## WORK ITEM
Begin at the top of the records and copy each line exactly. The line containing "middle mcp: (590, 606)" is the last one to include.
──────────────────────────────
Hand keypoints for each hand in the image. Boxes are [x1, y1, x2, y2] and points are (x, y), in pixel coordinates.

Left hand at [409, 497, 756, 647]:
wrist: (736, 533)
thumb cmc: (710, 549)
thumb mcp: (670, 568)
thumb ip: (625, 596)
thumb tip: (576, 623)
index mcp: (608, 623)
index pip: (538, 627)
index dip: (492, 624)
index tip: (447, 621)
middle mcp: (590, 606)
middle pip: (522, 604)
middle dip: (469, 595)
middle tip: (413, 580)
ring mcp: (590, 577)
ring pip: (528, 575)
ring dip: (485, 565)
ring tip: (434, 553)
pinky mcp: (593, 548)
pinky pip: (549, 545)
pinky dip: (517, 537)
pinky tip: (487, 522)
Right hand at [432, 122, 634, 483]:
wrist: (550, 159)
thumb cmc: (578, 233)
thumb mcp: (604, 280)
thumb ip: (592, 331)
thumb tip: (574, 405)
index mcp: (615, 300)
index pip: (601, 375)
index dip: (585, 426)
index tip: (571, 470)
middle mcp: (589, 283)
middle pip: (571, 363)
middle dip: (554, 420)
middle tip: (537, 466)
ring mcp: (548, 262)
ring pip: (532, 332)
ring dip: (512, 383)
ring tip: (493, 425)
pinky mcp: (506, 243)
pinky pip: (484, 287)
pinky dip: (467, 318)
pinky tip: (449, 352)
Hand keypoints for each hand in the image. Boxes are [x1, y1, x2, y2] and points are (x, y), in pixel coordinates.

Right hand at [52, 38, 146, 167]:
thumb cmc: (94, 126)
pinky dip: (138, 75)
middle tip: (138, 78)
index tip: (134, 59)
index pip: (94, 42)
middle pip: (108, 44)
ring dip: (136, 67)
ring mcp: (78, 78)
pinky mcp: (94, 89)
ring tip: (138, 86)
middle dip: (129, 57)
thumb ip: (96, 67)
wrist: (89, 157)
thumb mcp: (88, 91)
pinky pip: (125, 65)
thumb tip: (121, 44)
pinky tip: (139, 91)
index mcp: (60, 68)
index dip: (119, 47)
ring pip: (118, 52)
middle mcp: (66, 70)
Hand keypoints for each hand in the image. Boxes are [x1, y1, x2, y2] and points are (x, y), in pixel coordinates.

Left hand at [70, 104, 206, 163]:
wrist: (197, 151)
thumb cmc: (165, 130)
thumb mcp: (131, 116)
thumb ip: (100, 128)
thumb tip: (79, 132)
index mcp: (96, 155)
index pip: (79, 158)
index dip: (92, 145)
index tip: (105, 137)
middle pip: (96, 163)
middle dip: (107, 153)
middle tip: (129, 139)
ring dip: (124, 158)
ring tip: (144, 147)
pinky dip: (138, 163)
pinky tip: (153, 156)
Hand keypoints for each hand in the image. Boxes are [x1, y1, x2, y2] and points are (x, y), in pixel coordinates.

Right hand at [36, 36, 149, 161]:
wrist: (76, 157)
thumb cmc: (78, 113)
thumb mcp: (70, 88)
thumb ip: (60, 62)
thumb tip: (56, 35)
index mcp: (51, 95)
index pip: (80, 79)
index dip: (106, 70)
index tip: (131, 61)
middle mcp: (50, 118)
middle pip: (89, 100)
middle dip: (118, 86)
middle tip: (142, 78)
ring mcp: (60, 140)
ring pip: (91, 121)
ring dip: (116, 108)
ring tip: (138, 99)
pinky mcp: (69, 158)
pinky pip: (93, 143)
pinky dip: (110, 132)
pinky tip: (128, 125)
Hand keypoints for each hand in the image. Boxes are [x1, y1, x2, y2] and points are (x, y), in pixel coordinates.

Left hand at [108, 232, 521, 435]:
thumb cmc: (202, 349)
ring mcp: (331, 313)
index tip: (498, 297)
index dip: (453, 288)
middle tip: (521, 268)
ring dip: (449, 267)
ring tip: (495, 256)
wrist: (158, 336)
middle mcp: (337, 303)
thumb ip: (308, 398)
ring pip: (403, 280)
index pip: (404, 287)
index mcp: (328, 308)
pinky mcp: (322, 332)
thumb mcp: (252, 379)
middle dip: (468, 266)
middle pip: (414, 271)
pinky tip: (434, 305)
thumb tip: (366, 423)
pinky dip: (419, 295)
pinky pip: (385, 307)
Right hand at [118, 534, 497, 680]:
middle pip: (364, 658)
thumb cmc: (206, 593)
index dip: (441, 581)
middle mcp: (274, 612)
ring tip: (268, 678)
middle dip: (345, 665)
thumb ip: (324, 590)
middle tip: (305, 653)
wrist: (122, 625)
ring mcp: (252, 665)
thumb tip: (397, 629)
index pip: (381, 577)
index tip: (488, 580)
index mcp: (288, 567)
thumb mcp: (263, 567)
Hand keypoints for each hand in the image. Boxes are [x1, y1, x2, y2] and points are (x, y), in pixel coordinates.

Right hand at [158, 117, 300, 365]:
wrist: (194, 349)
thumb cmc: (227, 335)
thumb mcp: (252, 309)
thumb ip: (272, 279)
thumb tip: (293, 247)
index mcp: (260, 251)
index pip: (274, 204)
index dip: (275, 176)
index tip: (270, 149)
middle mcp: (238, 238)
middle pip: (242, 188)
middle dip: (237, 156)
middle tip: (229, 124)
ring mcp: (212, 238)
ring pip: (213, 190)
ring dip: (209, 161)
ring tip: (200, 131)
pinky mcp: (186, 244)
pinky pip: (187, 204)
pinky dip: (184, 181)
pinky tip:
──────────────────────────────
## THE ANSWER
Hand keypoints for each hand in the image. Boxes are [x1, y1, x2, y2] and points are (x, y), in pixel coordinates.

Left hand at [409, 497, 756, 647]:
wrist: (736, 533)
thumb cmc: (710, 549)
thumb mcp: (670, 568)
thumb ip: (625, 596)
thumb tip: (576, 623)
index mcp: (608, 623)
index pip: (538, 627)
index dip: (492, 624)
index tip: (447, 621)
middle mcp: (590, 606)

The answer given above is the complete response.